[Saved data entries]
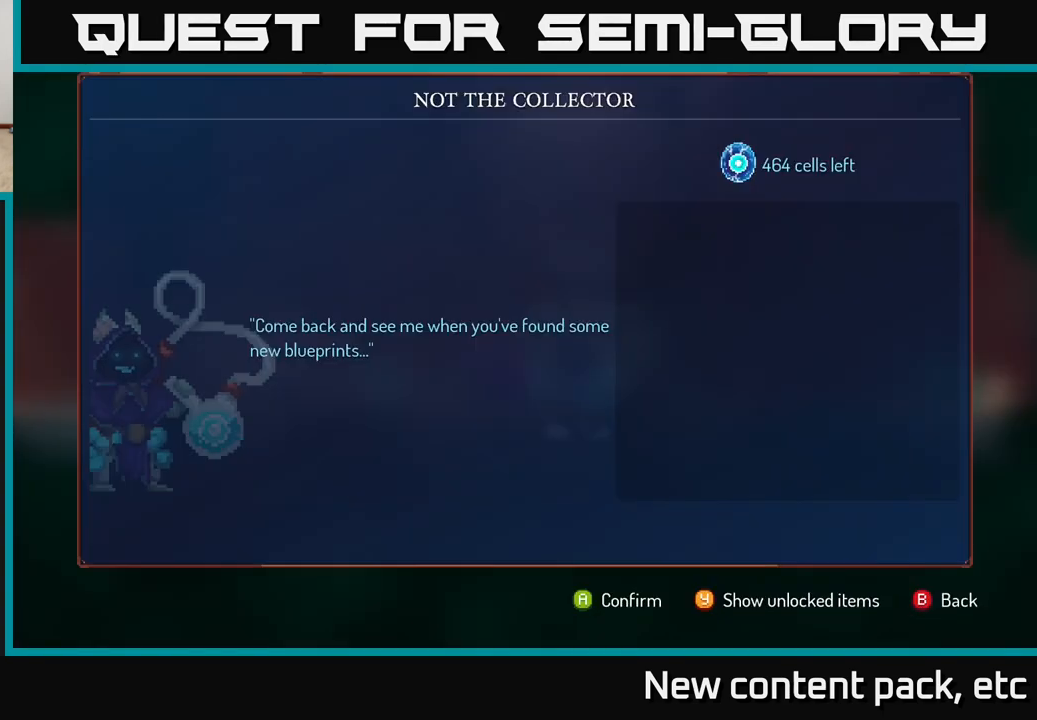
{"buttons": [], "left_stick": "center", "right_stick": "center", "events": []}
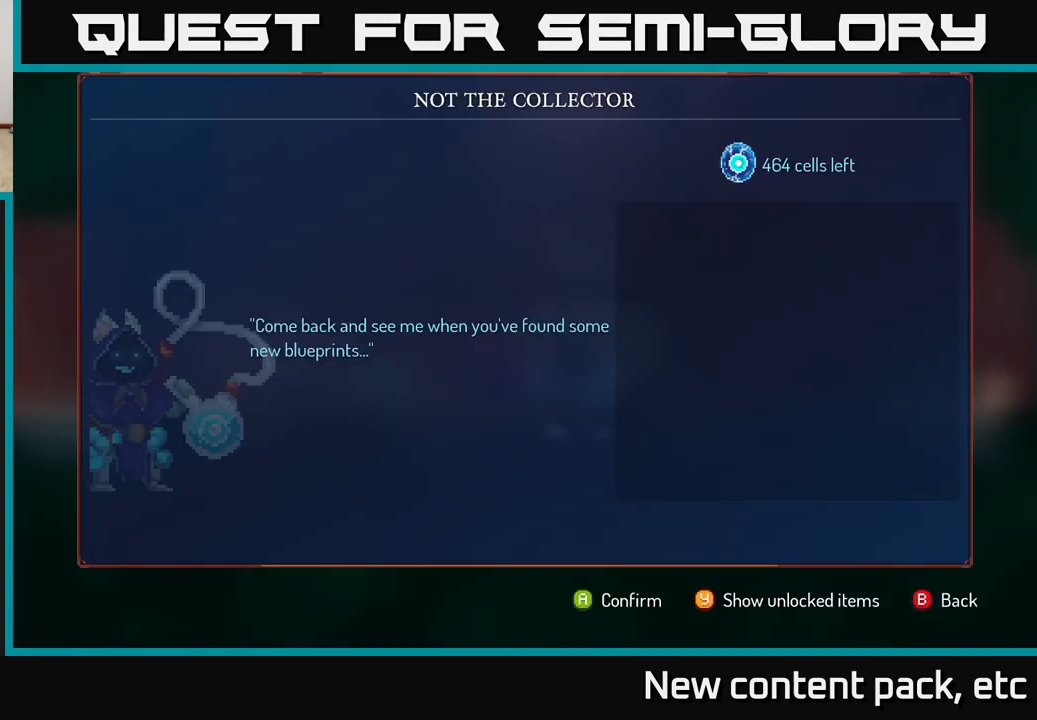
{"buttons": [], "left_stick": "center", "right_stick": "center", "events": []}
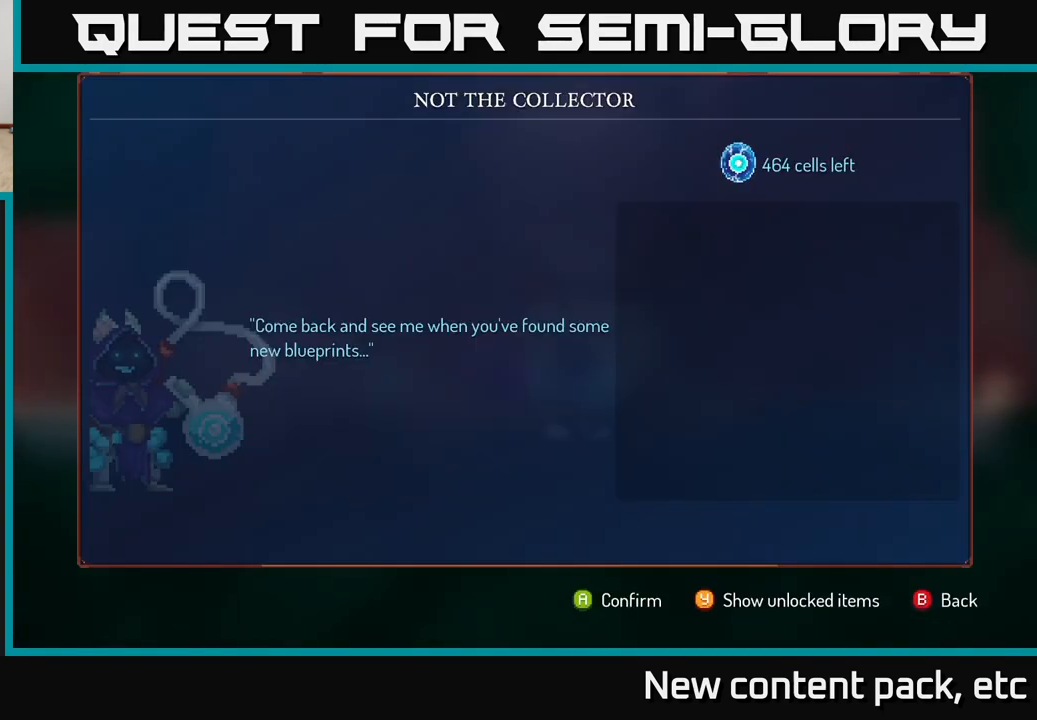
{"buttons": [], "left_stick": "center", "right_stick": "center", "events": []}
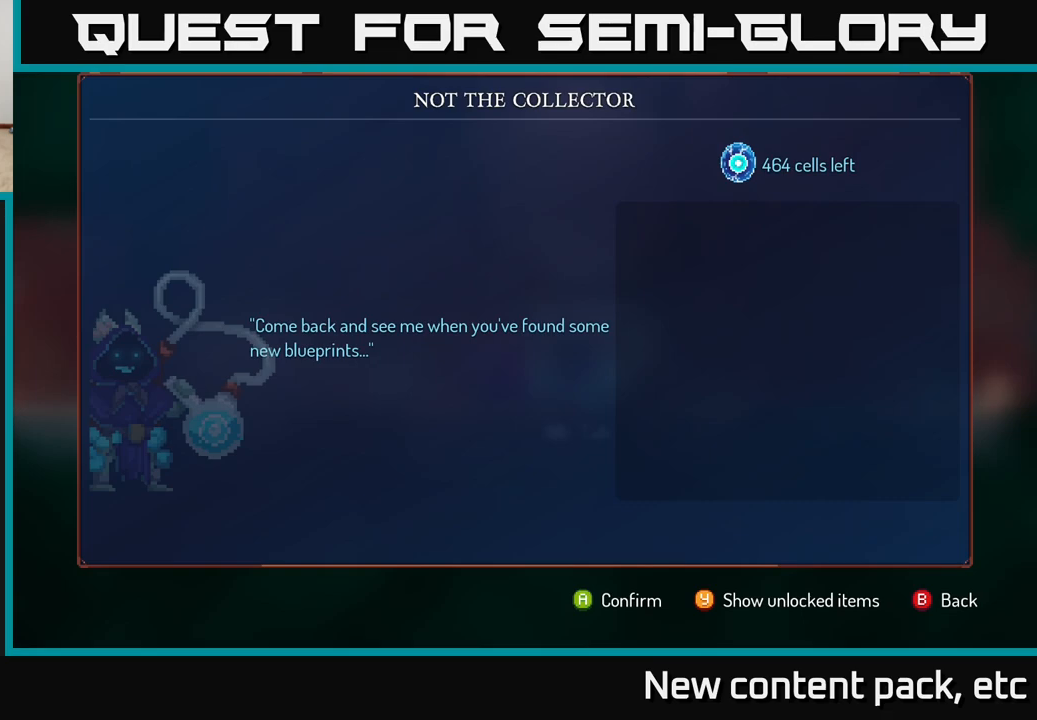
{"buttons": [], "left_stick": "center", "right_stick": "center", "events": []}
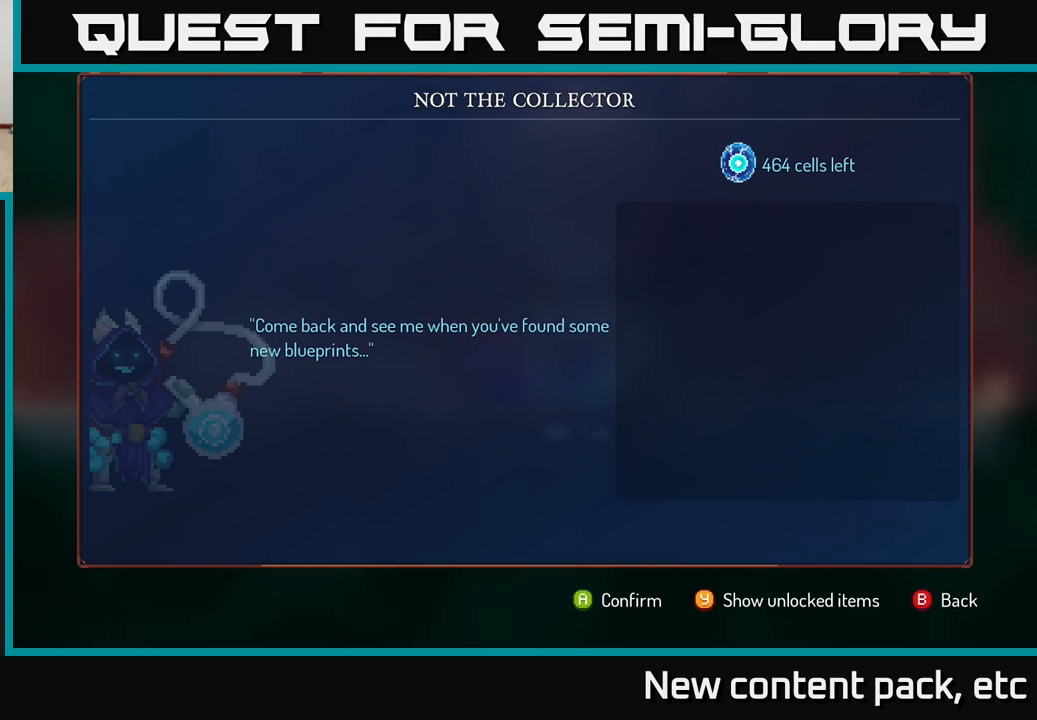
{"buttons": [], "left_stick": "center", "right_stick": "center", "events": []}
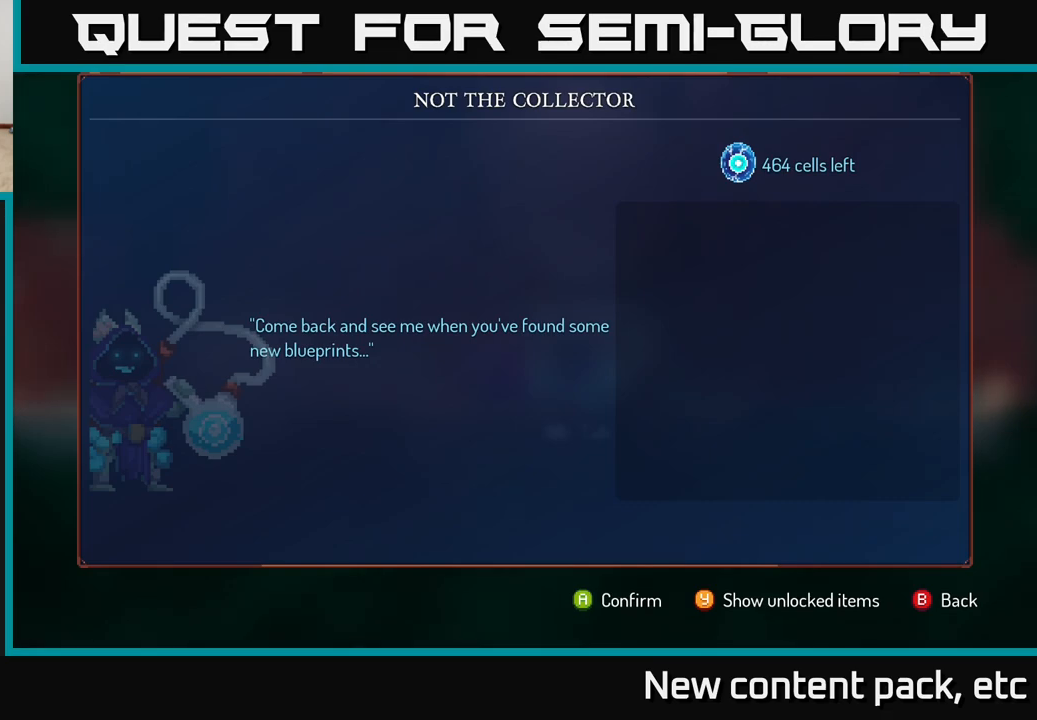
{"buttons": [], "left_stick": "center", "right_stick": "center", "events": [[383, "B", "down"], [483, "B", "up"]]}
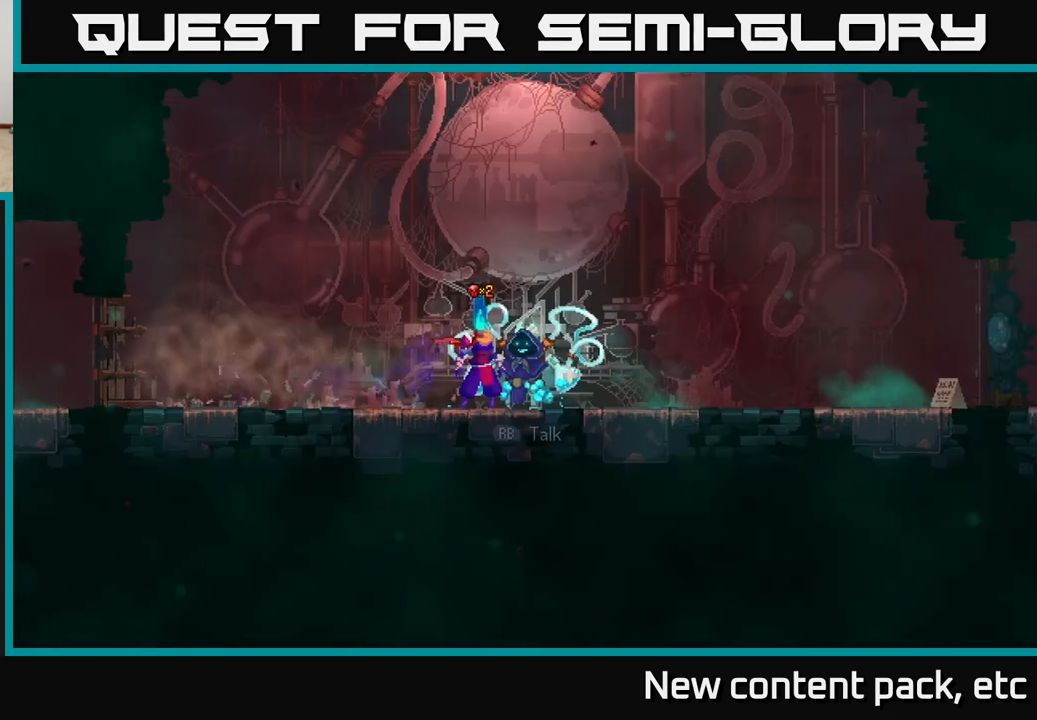
{"buttons": [], "left_stick": "right", "right_stick": "center", "events": [[333, "left_stick", "right"]]}
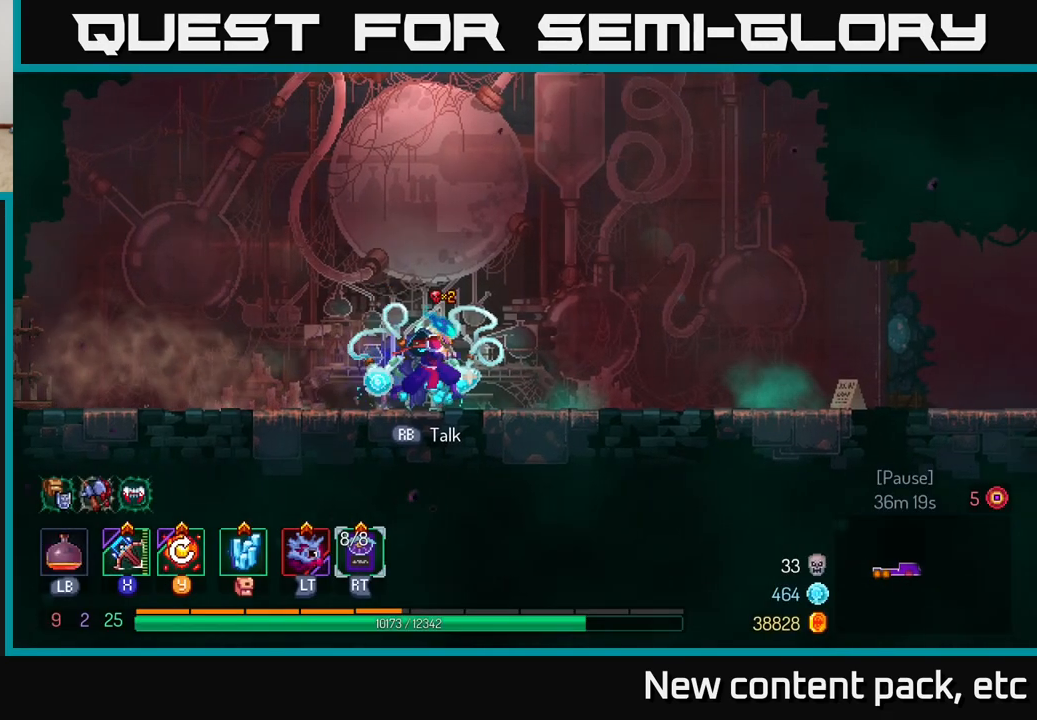
{"buttons": [], "left_stick": "right", "right_stick": "center", "events": []}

ASSIGNMENT
Please give the records again word for word, omitting all images.

THE COMPLETED TASK
{"buttons": [], "left_stick": "center", "right_stick": "center", "events": []}
{"buttons": [], "left_stick": "center", "right_stick": "center", "events": []}
{"buttons": [], "left_stick": "center", "right_stick": "center", "events": []}
{"buttons": [], "left_stick": "center", "right_stick": "center", "events": []}
{"buttons": [], "left_stick": "center", "right_stick": "center", "events": []}
{"buttons": [], "left_stick": "center", "right_stick": "center", "events": [[383, "B", "down"], [483, "B", "up"]]}
{"buttons": [], "left_stick": "right", "right_stick": "center", "events": [[333, "left_stick", "right"]]}
{"buttons": [], "left_stick": "right", "right_stick": "center", "events": []}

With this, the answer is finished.